Call for study into safety of power systems

PUBLISHED : Friday, 02 July, 1993, 12:00am
UPDATED : Friday, 02 July, 1993, 12:00am

A DETAILED study should be carried out to see if power transmission systems are hazardous to health, legislators said yesterday.


Local groups had already voiced concern about a thermal power station at Black Point after press reports from abroad indicated excessive exposure to electromagnetic (EM) fields could cause cancer.


Operated by the China Light and Power Company (CLP), it will be linked by power lines of 400 kilovolts to existing transmission networks.


One link will connect it to the Castle Peak power station. The other will connect with Sha Tin, Tsz Wan Shan and Tseung Kwan O.


In a bid to put members' minds at rest, government officials said all cables would be erected at a minimum distance of 7.6 metres above ground.


''This brings the system in line with international safety guidelines, and a working group has been formed to closely monitor the situation,'' said Patrick Fung Yun-kai, of the Electrical and Mechanical Services Department.

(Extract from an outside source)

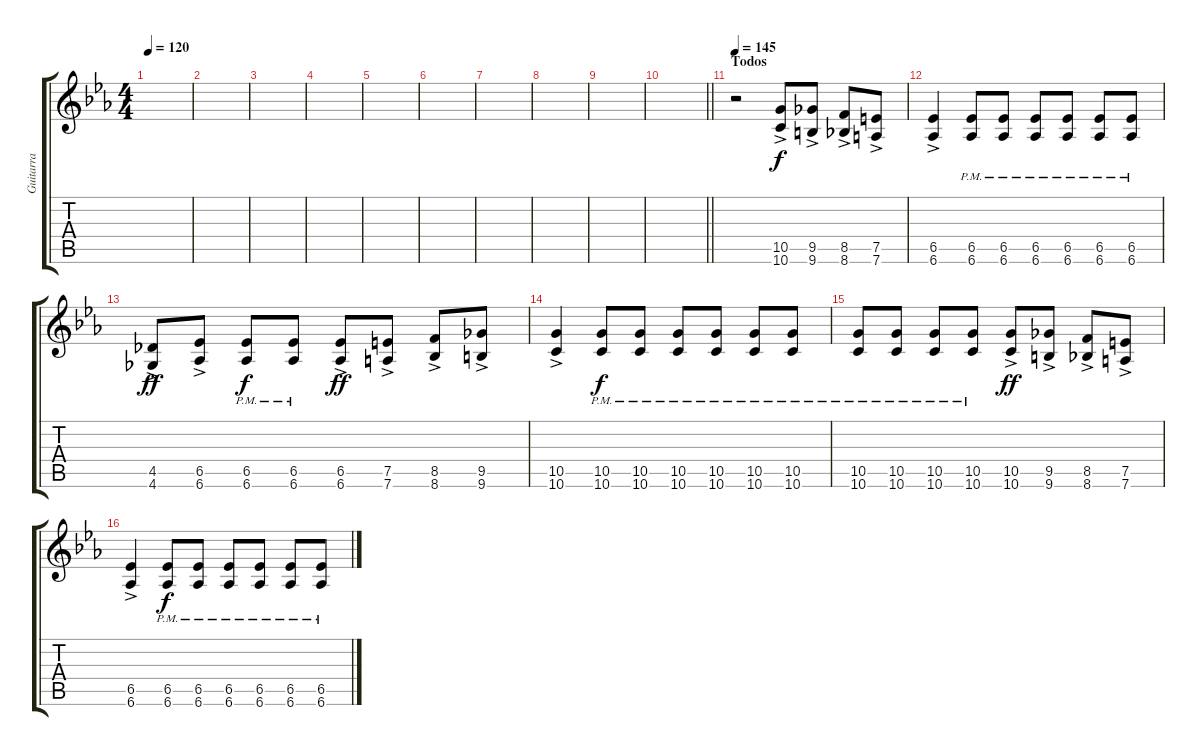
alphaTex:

Quoting research statistics from the United States, CLP said there was nothing to indicate that EM fields caused cancer.


But Vincent Cheng Hoi-chuen pointed out the figures quoted were national figures, and made no comparison between people living directly under the cables and those living far away.


CLP's senior transmission projects engineer, Wazir Arculli, said domestic electrical appliances, such as shavers, all emitted EM fields.


Jimmy McGregor and the United Democrats called on the Government to conduct a study, and compare the health conditions of the two groups.


Meanwhile, the Deputy Secretary for the Treasury, Stephen Selby, said a higher increase in water charges for non-domestic users was intended to remove the unintentional cross-subsidy by domestic users.


He said cross-subsidy had existed for decades, and the move was to implement a recommendation made by the Director of Audit.


Mr Selby rejected calls to replace the subsidy with a one-off increase, saying the Government would prefer a more reasonable approach.